───── INPUT DATA

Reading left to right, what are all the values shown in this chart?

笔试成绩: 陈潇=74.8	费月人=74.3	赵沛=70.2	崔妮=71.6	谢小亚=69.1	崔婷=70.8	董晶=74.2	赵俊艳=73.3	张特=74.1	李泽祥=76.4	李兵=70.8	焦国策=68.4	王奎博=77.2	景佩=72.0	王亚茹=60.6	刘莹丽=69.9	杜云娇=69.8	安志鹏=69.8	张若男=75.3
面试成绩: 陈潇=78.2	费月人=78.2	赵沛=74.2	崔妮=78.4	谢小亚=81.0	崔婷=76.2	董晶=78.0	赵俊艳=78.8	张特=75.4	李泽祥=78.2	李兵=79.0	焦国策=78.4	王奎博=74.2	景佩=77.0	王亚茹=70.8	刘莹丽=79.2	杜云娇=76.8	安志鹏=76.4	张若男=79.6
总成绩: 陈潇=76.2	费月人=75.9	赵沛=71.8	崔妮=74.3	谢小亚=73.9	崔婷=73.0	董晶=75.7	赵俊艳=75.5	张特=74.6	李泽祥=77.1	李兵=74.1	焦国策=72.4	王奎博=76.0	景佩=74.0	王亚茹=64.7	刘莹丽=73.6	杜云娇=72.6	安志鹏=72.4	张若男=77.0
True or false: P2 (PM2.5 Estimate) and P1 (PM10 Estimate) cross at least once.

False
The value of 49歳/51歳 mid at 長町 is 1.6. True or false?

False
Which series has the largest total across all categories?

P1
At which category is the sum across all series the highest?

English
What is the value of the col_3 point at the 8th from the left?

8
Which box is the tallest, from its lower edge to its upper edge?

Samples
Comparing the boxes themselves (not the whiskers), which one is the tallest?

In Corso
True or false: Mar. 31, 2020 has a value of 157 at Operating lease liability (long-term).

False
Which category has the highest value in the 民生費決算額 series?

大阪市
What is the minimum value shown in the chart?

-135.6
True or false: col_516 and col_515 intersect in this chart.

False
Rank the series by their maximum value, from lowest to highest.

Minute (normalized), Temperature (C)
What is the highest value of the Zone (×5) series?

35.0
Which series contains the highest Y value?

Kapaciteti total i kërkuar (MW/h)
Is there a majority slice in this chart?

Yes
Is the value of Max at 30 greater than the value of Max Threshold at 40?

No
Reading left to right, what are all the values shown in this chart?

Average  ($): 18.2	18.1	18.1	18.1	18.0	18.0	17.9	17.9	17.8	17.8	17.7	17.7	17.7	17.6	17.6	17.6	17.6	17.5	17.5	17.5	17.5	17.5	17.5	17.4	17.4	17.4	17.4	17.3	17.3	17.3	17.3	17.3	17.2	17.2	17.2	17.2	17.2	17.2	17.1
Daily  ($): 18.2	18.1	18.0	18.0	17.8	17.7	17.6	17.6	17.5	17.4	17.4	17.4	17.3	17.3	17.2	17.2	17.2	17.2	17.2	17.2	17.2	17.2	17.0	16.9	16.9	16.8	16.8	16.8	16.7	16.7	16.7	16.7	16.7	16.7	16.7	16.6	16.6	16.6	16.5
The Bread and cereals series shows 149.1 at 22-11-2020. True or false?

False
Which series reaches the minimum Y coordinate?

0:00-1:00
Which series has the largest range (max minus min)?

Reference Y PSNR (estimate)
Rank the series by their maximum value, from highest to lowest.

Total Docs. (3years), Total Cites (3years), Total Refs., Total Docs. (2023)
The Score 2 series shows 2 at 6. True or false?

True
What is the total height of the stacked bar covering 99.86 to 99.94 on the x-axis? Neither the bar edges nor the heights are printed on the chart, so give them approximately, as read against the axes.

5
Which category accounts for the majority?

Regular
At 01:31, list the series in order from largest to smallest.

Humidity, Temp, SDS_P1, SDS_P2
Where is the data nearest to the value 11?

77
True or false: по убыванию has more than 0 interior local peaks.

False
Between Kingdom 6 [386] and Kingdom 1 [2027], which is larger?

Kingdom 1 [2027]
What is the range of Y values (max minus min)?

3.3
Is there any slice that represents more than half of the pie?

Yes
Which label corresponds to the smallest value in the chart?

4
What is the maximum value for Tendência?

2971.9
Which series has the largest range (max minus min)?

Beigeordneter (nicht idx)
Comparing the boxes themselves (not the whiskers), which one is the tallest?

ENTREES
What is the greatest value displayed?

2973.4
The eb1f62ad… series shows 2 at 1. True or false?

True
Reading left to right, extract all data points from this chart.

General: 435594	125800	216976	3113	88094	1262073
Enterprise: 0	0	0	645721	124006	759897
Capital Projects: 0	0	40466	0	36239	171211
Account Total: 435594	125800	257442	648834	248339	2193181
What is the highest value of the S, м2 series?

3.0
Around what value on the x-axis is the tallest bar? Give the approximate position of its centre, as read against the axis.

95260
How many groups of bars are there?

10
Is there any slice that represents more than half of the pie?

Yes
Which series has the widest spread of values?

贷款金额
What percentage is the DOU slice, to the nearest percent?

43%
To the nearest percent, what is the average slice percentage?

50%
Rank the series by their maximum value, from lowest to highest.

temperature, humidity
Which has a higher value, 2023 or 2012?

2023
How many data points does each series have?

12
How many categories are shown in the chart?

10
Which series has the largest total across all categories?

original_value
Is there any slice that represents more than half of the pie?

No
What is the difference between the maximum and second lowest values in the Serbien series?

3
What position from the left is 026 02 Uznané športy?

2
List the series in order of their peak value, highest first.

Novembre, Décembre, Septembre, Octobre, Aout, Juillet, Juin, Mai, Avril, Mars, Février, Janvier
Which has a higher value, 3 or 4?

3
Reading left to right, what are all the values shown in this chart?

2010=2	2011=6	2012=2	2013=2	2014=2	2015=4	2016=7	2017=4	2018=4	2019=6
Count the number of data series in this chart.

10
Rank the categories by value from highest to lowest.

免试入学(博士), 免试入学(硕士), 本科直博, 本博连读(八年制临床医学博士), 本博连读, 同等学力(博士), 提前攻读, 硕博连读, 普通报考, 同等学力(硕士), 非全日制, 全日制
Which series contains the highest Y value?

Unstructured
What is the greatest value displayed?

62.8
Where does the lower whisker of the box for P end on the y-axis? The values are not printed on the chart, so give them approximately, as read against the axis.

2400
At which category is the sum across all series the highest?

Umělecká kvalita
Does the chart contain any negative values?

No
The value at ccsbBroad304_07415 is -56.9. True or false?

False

──────────

**ABOUT THIS TASK:**
Please gather every line in the items above that contains the word "tallest" and list those lines.

**THE COMPLETED TASK:**
Which box is the tallest, from its lower edge to its upper edge?
Comparing the boxes themselves (not the whiskers), which one is the tallest?
Comparing the boxes themselves (not the whiskers), which one is the tallest?
Around what value on the x-axis is the tallest bar? Give the approximate position of its centre, as read against the axis.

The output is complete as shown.